Mood for Mugging / philip nanton

Mood for Mugging

Bootsy ‘n me two blocks east of Nostrand
itching for a smack of white powder sand.
Checked a nigger like a big old grizzly bear
his rags screaming out he ain’t from here
the sack on his back seemed full of corn
didn’t know was a tramp’s old bugle horn.

When I was born
my father gave to me
an angel-horn
with wings of melody.
That angel placed her lips
upon my finger-tips
and I became, became
her secret name.

Gave Bracelet the nod, he took my drift
we’d corner the guy near seventh and fifth.
That night we were so cool and sharp
either he delivered or he’d play the harp.

Her name grew strong
spread like a passion tree.
She named the song,
I played the melody.
And in the morning hour
I woke to dream of her,
and all day long, day long
I lived her song

With his metal studs Bootsy smashed his face
I hit his ribs with my special mace
he fell on one knee like he was praying to JC
then that upperty nigger took a swing at me

In boat and barge
where songs and seas are friends
our dreams grew large
made love where dreaming ends.
And people placed her lips
upon our finger-tips
and friends became, became
our secret name.

Was then I realized was a waste of time
that old cat had neither nickel nor dime.
He probably lost some teeth from the blow
next time the old fellow better know
round here at night you gotta walk with dough.

Me and Bootsy don’t take no shit
we fixed Old Gramps so he’d remember it.
And there’s one thing that I know for sure
that old nigger ain’t playing bugle no more.

Now light is low
new angels come and go.
The passion tree
spreads dense as destiny.
And this old angel-horn
strives like the lifting dawn!
Love moves to claim, to claim
our secret name.


“Mood for Mugging” is taken from Island Voices from St. Christopher & the Barracudas. In the words of its author and producer, “essentially it’s a take on island life in a mythical island state in the Caribbean. It takes the form of dramatic monologues, dialogues offered by a range of island characters encouraged to promote their island.

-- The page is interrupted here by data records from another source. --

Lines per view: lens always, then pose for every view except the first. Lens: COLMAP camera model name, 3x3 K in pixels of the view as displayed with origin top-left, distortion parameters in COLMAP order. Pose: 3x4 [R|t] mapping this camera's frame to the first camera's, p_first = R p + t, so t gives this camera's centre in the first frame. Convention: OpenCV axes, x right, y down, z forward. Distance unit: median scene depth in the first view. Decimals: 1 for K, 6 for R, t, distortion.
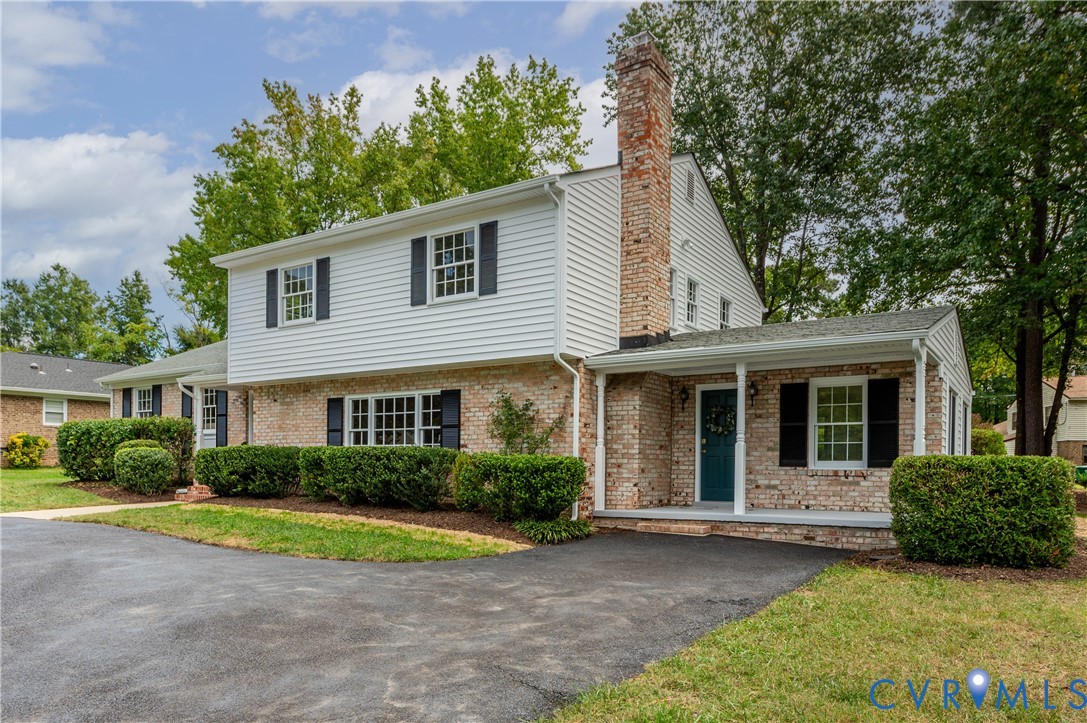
lens RADIAL K [[739.7, 0, 546.3], [0, 739.7, 459.1], [0, 0, 1]] dist [0.000210, -0.000350]
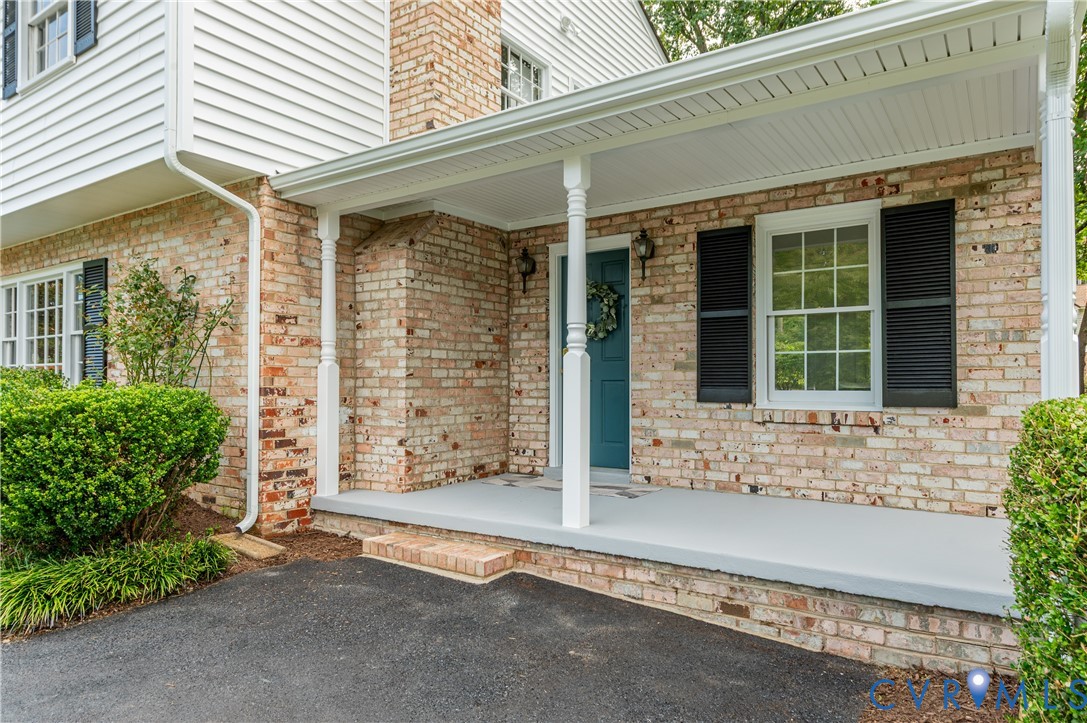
lens RADIAL K [[728.7, 0, 543.3], [0, 728.7, 366.2], [0, 0, 1]] dist [-0.000887, -0.002061]
pose [[0.999963, -0.008163, -0.002719, 0.216054], [0.008129, 0.999891, -0.012320, -0.008539], [0.002820, 0.012297, 0.999920, 0.523450]]
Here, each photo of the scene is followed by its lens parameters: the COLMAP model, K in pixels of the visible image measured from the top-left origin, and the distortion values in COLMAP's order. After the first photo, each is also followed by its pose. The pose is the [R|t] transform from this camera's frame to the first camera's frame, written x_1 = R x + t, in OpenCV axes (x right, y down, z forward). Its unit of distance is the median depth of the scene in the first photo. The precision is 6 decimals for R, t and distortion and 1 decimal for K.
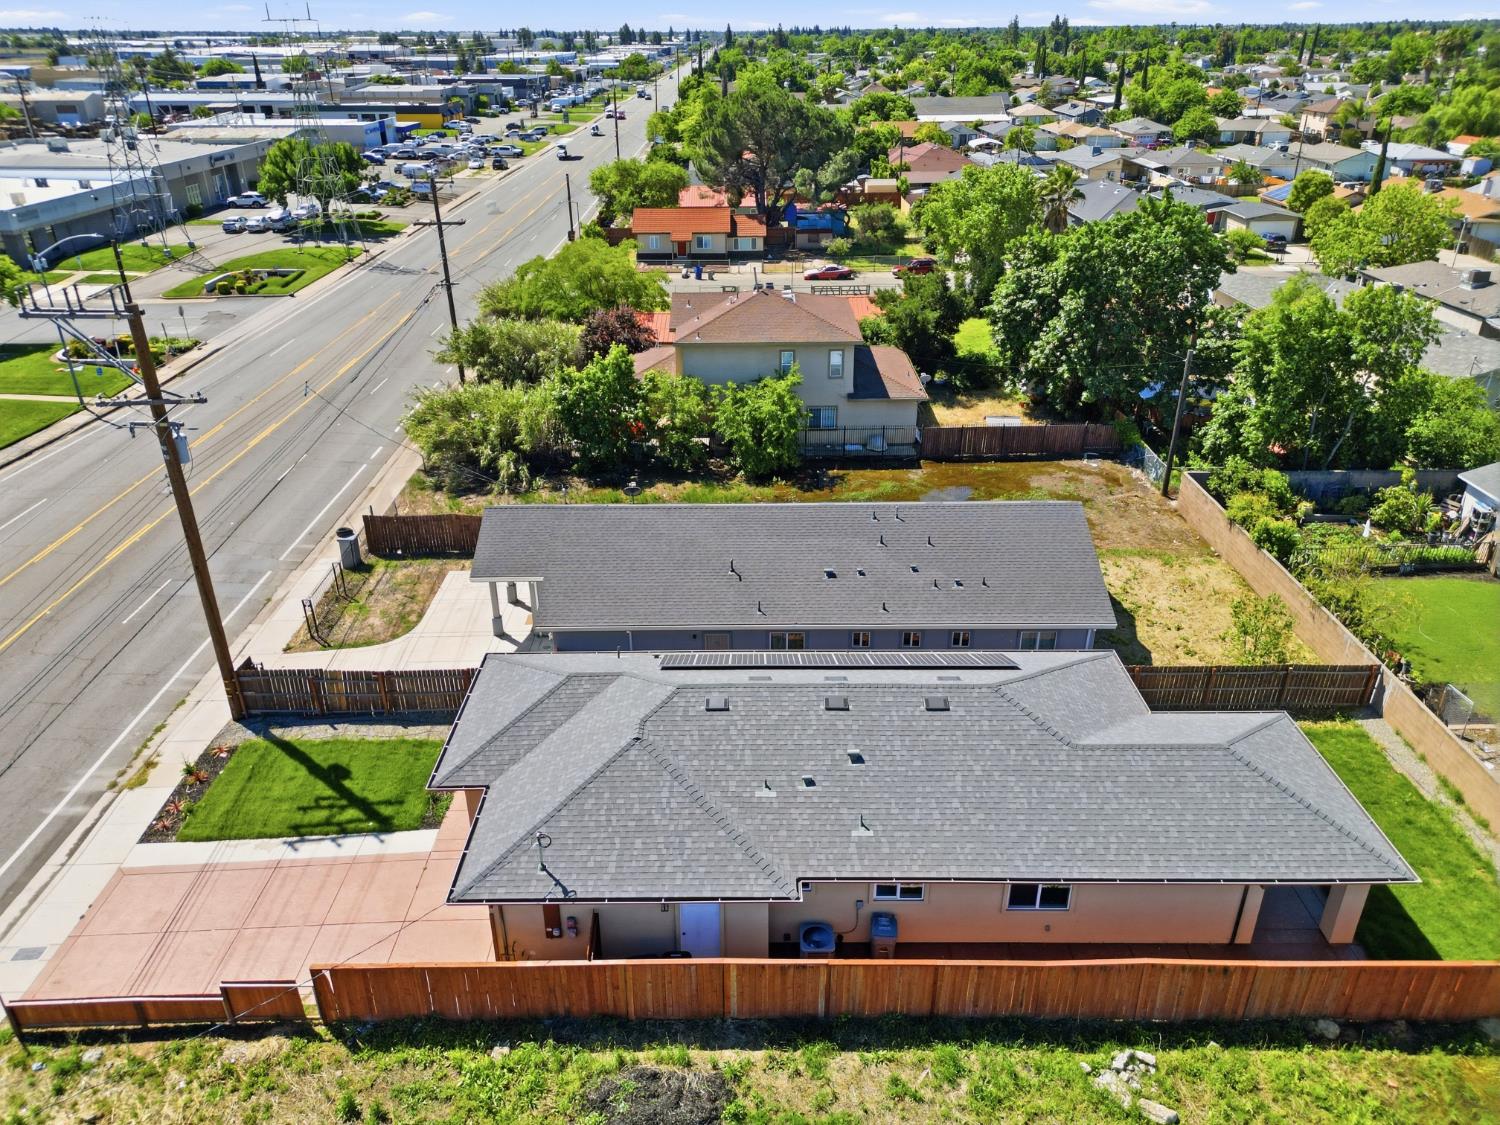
lens RADIAL K [[1045.9, 0, 750.0], [0, 1045.9, 562.5], [0, 0, 1]] dist [0.084732, -0.091871]
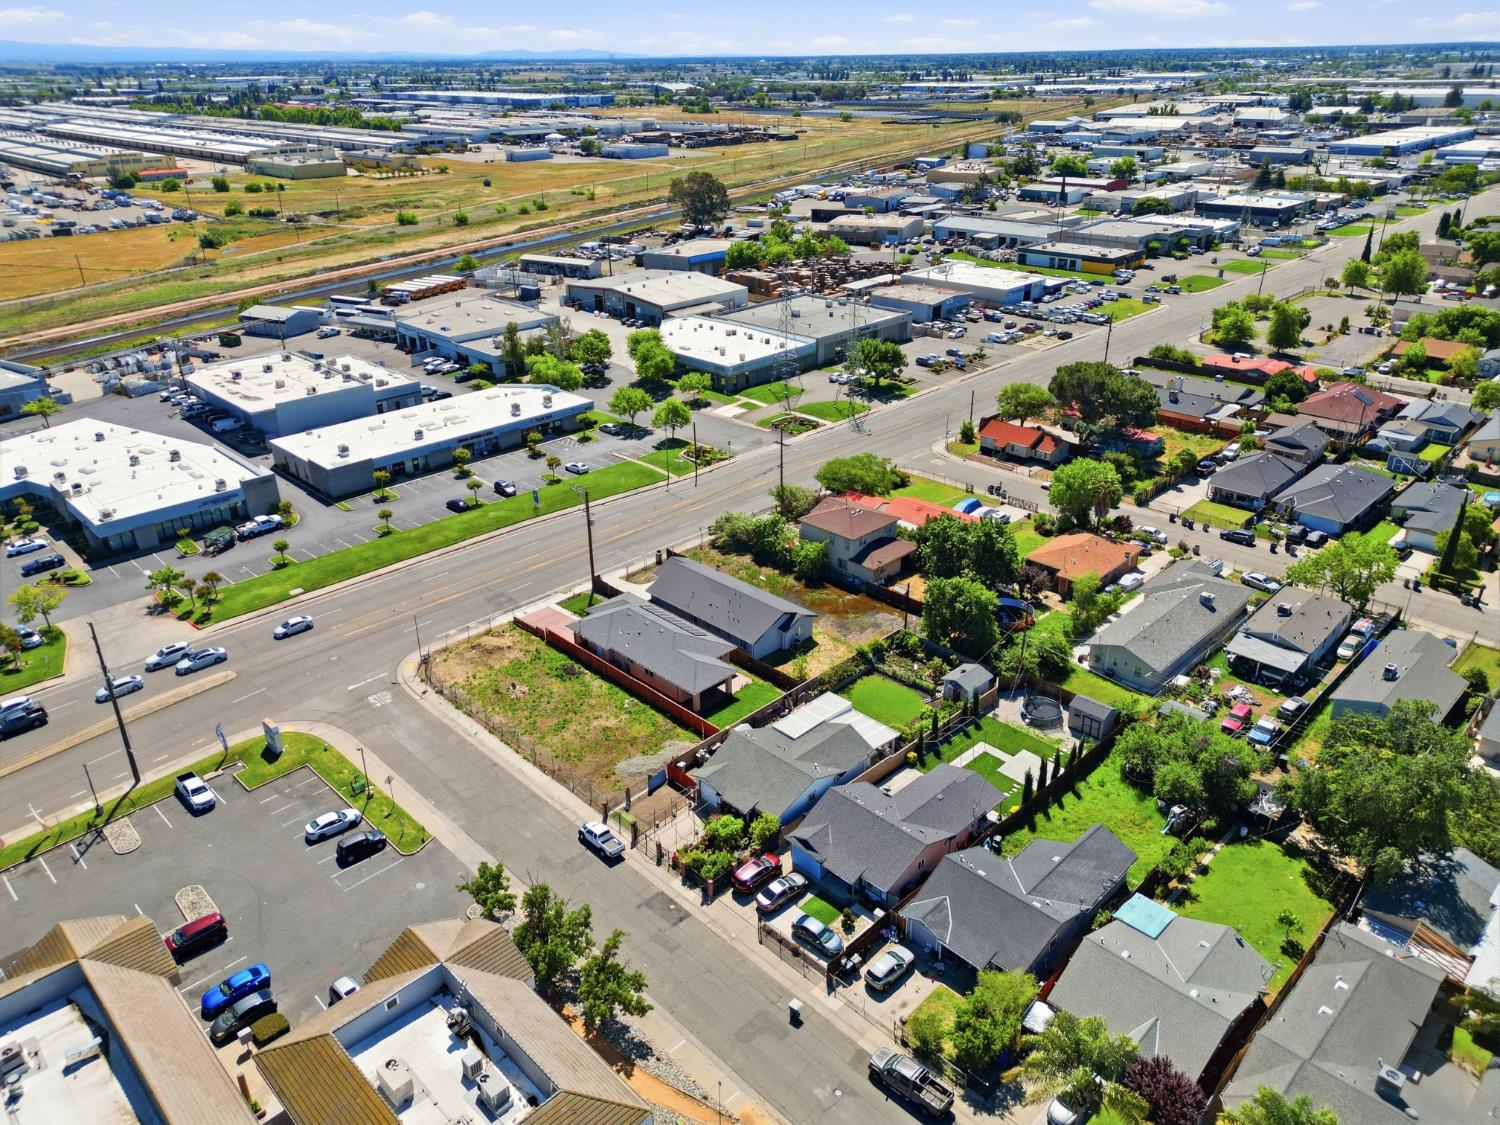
lens RADIAL K [[1045.9, 0, 750.0], [0, 1045.9, 562.5], [0, 0, 1]] dist [0.084732, -0.091871]
pose [[0.710181, 0.300755, -0.636545, 1.498392], [-0.310116, 0.945354, 0.100671, -0.326735], [0.632037, 0.125908, 0.764641, -1.018113]]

The ‘voices’ include a coconut water vendor, gardener, taxi driver, radio DJ, bar owner, lawyer, wives of wealthy Caribbean men etc.”

Voices: Simon Alleyne, Garvie Griffith and Philip Nanton
Trumpet: Andre Blackett
Music composed and arranged by Toby Armstrong
Arrangement: Adaptations of Philip Nanton’s “Mood for Mugging” and Shake Keane’s “Angel Horn”
(with thanks to Margaret Bynoe for permission to adapt “Angel Horn”).


Originally from St. Vincent, Philip Nanton now lives in Barbados where he is a lecturer and freelance writer. Publications include contributions to Caribbean Dispatches: Beyond the Tourist Dream (2006) and regular appearances in Poui. He also writes and produces BBC radio programmes on Caribbean artists.